*提示文*.
+---+
知らないうちに通院しなくなって、知らないうちに亡くなっていて、時々警察から連絡が来るみたいな感じが多いなと思いますね。

だからやっぱりね、ウザがられるとは言わないんですけど、やはり患者さんとは雑談も含めて少しやりとりをしないといけないなといつも思っていますね。
でもそうするとウザイと思う人もいるんですよね。患者さんで。
ウザイと思ったりとかする人もいるんですけど、でもやっぱり病状を把握するためにはそういう部分も必要だなと思ったりしてやっています。

先輩Dr.の気遣い

研修医の時はなかったかな。でも、先輩の受け持ちの患者さんが亡くなっているとか、チームの患者さんが亡くなることもあったりとか。
でも本当に自分が主治医としてやっていて、その患者さんを何というか、そういう風に亡くしてしまった時とか事故があった時とかに、先輩のドクターが気をつけてくれて飲みに誘ってくれたりとかしていましたね、当時は自衛隊だったんですけど。

僕は自衛隊を辞めてますし、今一人でやってますけど、色々思うことがありますけど、やっぱりそういう時に先輩たちが自分のことを気にかけてくれたことは覚えていますね。
やっぱりそれはなんかね、よく思いますよ。
先輩だなとか思ったりしますね。

医師はいろいろな科の先生いるし、いろいろな先生がいますけど、でも同じ共通のカルチャーを持っていて同じ目標に向かっているという感覚は、実は僕にはあるんですよね。
+---+
*データ項目*.
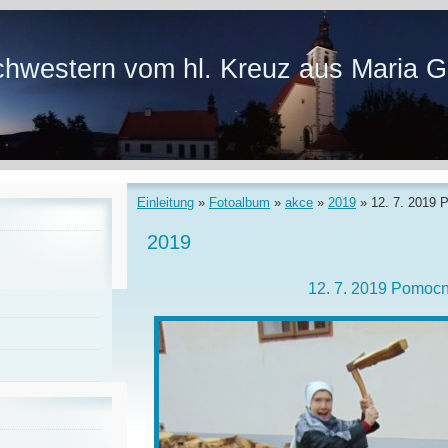
hwestern vom hl. Kreuz aus Maria G
Einleitung
»
Fotoalbum
»
akce
»
2019
»
12. 7. 2019 
2019
12. 7. 2019 Pomocn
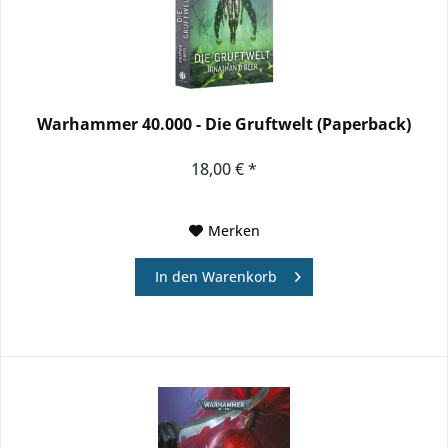
Warhammer 40.000 - Die Gruftwelt (Paperback)
18,00 € *
Merken
In den
Warenkorb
+---+
*作業指示*.
A – 医師の語りによると、語り手が主治医として患者を亡くしたり事故があったりした時、先輩の医師はどうしてくれましたか。
B – 医師の語りを、最後の文の後から書き継いでください。
項目はここでは使いません。

*解答*.
A – 気をつけてくれて、飲みに誘ってくれたりしました。

B –
それはどこに原体験があるかというと、やっぱり自衛隊での経験なんですよね。
思い出すと悲しくなってきて、色々思うことがありますけど。

今でも後輩とか、そういう心理も含めて何かあった時とか、福祉の人があった時は協力してあげたいなとか、自分より年下の人で、こういう同じようなメンタルヘルスに関わっている人は、できるだけ助けてあげたいというのは思いますね。
それはこの時の経験があるからだなと思います。

どういう言葉とか、どういうものが本当に役に立ったかというとあれですけど、あれというかまあいろいろ覚えてるんですけど。
でもその場にいる息遣いとか、一緒にいてくれるとか、何かやっぱりチームなんだという感じは、体で教えていく必要があるんじゃないかなと思います。

家族への説明

全てのケースではないですけれど、家族へ説明することもありますね。
そういう時にはすごくいろいろな言葉をやりとりしますけど、僕らは僕らでやはり家族に対してもっと早く気づいてあげられなかったんですかとか、あなたたちがもし薬の管理をしていればとか、あなた達がもうちょっとね、という思いもゼロじゃないんですよね。

でも、それは相手がこちらに対して思う怒りとも似ているし、今更というか、その時はそれがベストだと思っていたことだってあるだろうし、家族だってね、そういう思いとかやるせない感じは常にあります。

僕はやはり責任がありますよね。
患者さんへの責任があるし、患者さんの家族への責任があるので、やはり本当にこういうことがあった時にも胸を張ると言ったら変ですけれども、責任を持てるような治療をしていきたいなと僕は思っているんです。
僕はというかみんな思っていると思いますけど。

特別扱いはしない

だからある程度できないものはできないと言いますね。できないものはできない。
それはたとえ患者さんが怒ったりとか、嫌な思いをしたとしても、もう最初の段階でできないものはできないというし、嘘は言わない。

嘘で褒めたりとか、嘘で共感することはしませんね。
そういうことは結局ボロが出るんですよね。
これから5年10年付き合うかもしれない人たちですし、それは益田厳しすぎるよと言うかもしれないですけど、それはまあでもできないことはできないと言います。

その患者さんだけを特別扱いすることはしませんね。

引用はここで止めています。